[POJ 2411] Mondriaan's Dream

传送门

http://poj.org/problem?id=2411

题目大意

1*2骨牌,覆盖n*m棋盘的方式总数

题解

http://blog.youkuaiyun.com/xiaozhuaixifu/article/details/10221341这篇比较清楚

var
 dp:array[0..200,0..3000]of int64;
 i,j,k:longint;
 n,m:longint;
function check1(a:longint):longint;
var i:longint;
begin
 i:=1;
 while i<=m do
  begin
   if a and (1<<(i-1))=0
   then inc(i)
   else
    if (a and (1<<i)<>0)and(i<=m-1)
    then inc(i,2)
    else exit(0);
  end;
 exit(1);
end;

function check(a,b:longint):longint;
var i,j,k:longint;
begin
 i:=1;
 while i<=m do
  begin
   if a and (1<<(i-1))=0
   then begin
    if b and (1<<(i-1))=0
    then exit(0)
    else inc(i);
   end
   else begin
    if b and (1<<(i-1))=0
    then inc(i)

———

- 练习要求 -
- a) 根据这篇题解回答：
(i) 题目大意中要求求出的是什么？
(ii) 数组 dp 声明的下标范围和元素类型分别是什么？
(iii) 题解部分认为哪里讲得比较清楚？
- b) 从这篇题解的代码最后一行接着写下去，补完 check 函数和主程序。

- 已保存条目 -
———

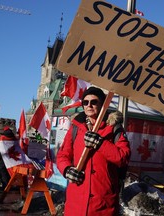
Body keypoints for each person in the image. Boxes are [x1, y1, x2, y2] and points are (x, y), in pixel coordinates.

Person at [56, 87, 131, 216]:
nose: (89, 105)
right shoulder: (76, 127)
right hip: (76, 201)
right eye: (85, 102)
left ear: (102, 104)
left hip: (103, 202)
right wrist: (67, 170)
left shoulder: (114, 128)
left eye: (94, 102)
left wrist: (100, 143)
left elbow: (123, 157)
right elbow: (63, 155)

———

- 逐题答案 -
- a)
(i) 用1*2骨牌覆盖n*m棋盘的方式总数。
(ii) 下标范围为[0..200,0..3000]，元素类型为int64。
(iii) http://blog.youkuaiyun.com/xiaozhuaixifu/article/details/10221341 这篇。

- b)
    else
     if (i<=m-1)and(a and (1<<i)<>0)and(b and (1<<i)<>0)
     then inc(i,2)
     else exit(0);
   end;
  end;
 exit(1);
end;

begin
 while not eof do begin
 readln(n,m); if (n=0)and(m=0) then break;
 if n<m then begin k:=n; n:=m; m:=k; end;
 fillchar(dp,sizeof(dp),0);
 for j:=0 to (1<<m)-1 do
  if check1(j)=1
  then dp[1,j]:=1;
 for i:=2 to n do
  for j:=0 to (1<<m)-1 do
   for k:=0 to (1<<m)-1 do
    if check(j,k)=1
    then dp[i,j]:=dp[i,j]+dp[i-1,k];
 writeln(dp[n,(1<<m)-1]); end;
end.